Fairmont chef jW Foster on rooftop garden in San Francisco

Fairmont chef jW Foster on rooftop garden in San Francisco

DAY One — Honey anyone?

If you’re staying with your kids at the iconic Fairmont San Francisco atop Nob Hill  you can show them that the honey in their salad dressing or muffins or tea comes from the bees who live right here in beehives in the hotel’s culinary garden. (The kids can see them flying around the lavender through the glass.)

The Fairmont San Francisco’s Executive Chef  jW Foster installed the beehives in the hotel’s 1,000-square foot culinary garden to help support the bee population which has dropped 90 per cent since the 1980s.  (Learn more with the “Chef’s Apprentice” package)

The garden, right smack in the middle of some of San Francisco’s priciest real estate, boasts lemons, kumquats, edible flowers, all varieties of herbs.  It was one of the first in the city.

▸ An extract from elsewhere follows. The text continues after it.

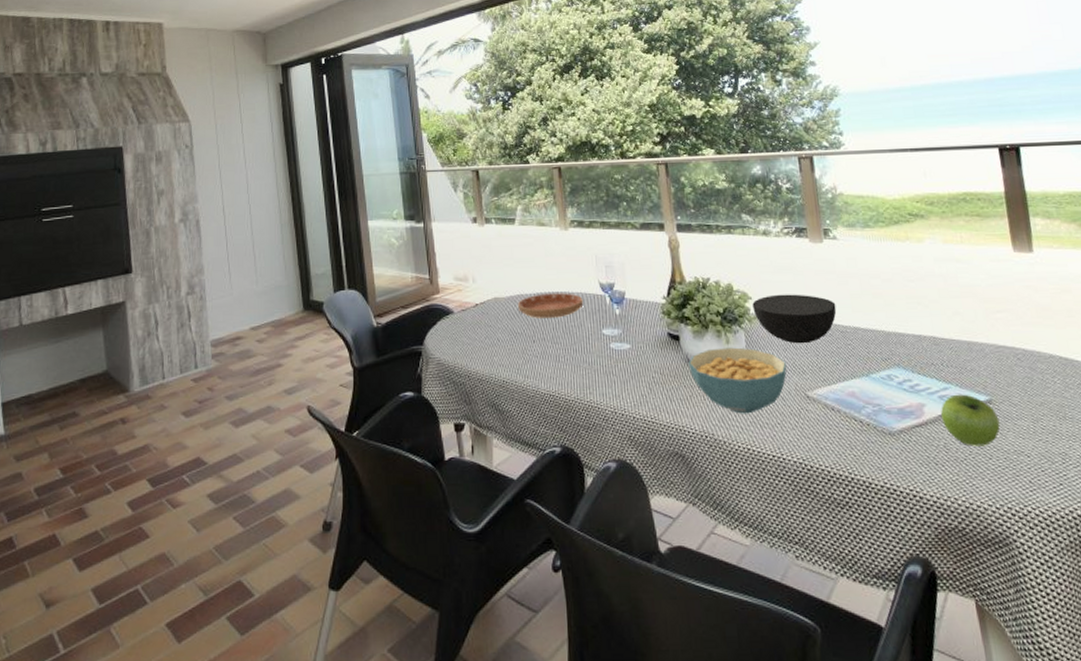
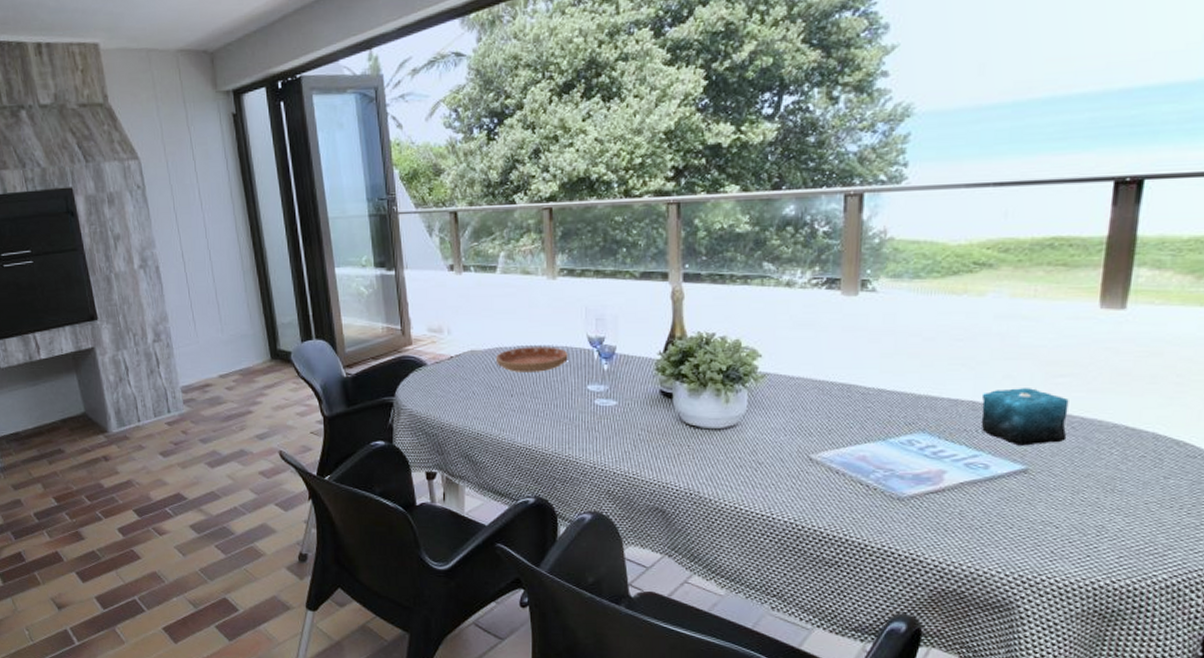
cereal bowl: present [688,347,787,414] -> none [679,407,792,474]
bowl: present [752,294,837,344] -> none [761,352,861,405]
candle: none [940,323,1015,378] -> present [981,388,1069,446]
fruit: present [941,394,1000,447] -> none [963,462,1032,515]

Chef Foster has made a great effort since he arrived two years ago to improve and upgrade kids’ menus as well as adults—a Fairmont-wide initiative but especially notable here at this historic hotel that was Fairmont’s first. (Fair was for James Graham Fair whose daughters inherited the property from their father and built the hotel and Mont because the hotel is at the top of the city’s famous Nob Hill.)

The Fairmont was set to open April 18, 1906—the day of the Great Earthquake. It survived but the interior was destroyed by the fires that ravaged the city afterward. The hotel opened exactly a year after the earthquake and has been a San Francisco icon ever since. (Tell your daughters: The interior was designed by a young woman, Julia Morgan, the first female graduate of Ecole des Beaux Arts in Paris.)

There  is much history here—from the Cirque Room, the art deco lounge that was the first bar to open in San Francisco to celebrate the end of Prohibition, to the fact that the U.N Charter was drafted here.  Tony Bennett sang “I Left My Heart in San Francisco” for the first time here in December 1961.

Kids will love the huge ornate lobby and the recently uncovered domes in the Laurel Court lounge and restaurant. The morning we’re here, a half dozen are busy playing cards as their parents finish breakfast.

It is worth noting that though this is one of the most exclusive and historic hotels in San Francisco, nearly every table at the Laurel Court at breakfast had kids at the table. And wherever you go in San Francisco, there are opportunities to teach kids about food.  

Whether for breakfast or dinner, Chef Foster notes that today’s sophisticated traveling kids don’t want a steady diet of chicken fingers or mac and cheese, though that remains on the menu.  “They order pate and quinoa,“ he said.

He noted that the gluten-free items on the menu have become huge sellers for children as well as adults—everything from gluten-free pizza to gluten-free muffins. There are vegan options as well. As well as hearth healthy and low fat

“Kids palates are definitely changing,” he said, That is why the hotel will also allow parents to order smaller portions of regular menu items for kids as well

Meats and vegetables come from local purveyors; seafood is sustainably caught, according to directives from the Monterey Bay Aquarium. Even the offerings at Tonga Room—popular since 1945 and recently restored with a $1 million renovation—has had its kids menus updated with everything from a Keiki platter with BBQ pork ribs, spring rolls and chicken satay to Little chow chow (wok flashed vegetables and noodles and grilled teriyaki chicken0. Adult menus are lighter too, Chef Foster said, with simpler sauces and less sodium.

Upstairs at Laurel Court kids might have  whole wheat  pancakes (chocolate chips optional) and a fresh smoothie with house honey for breakfast, organic weeds (salad) and everything from local butternut squash and apple bisque to stir fried brown rice with pineapple tofu, sesame rice noodle salad, grilled chicken or salmon with brown rice—all gluten free as well as healthy. Food is as locally sourced as possible,  the chefs working directly with local farmers and ranchers to create a an authentically local taste of the region—from house-made pate to  duck breast  to San Francisco’s famous fish stew Cioppino.

We loved the famous wrap-around pastoral murals.

What a great spot for dinner!  We certainly thought so.  More Cioippino, please.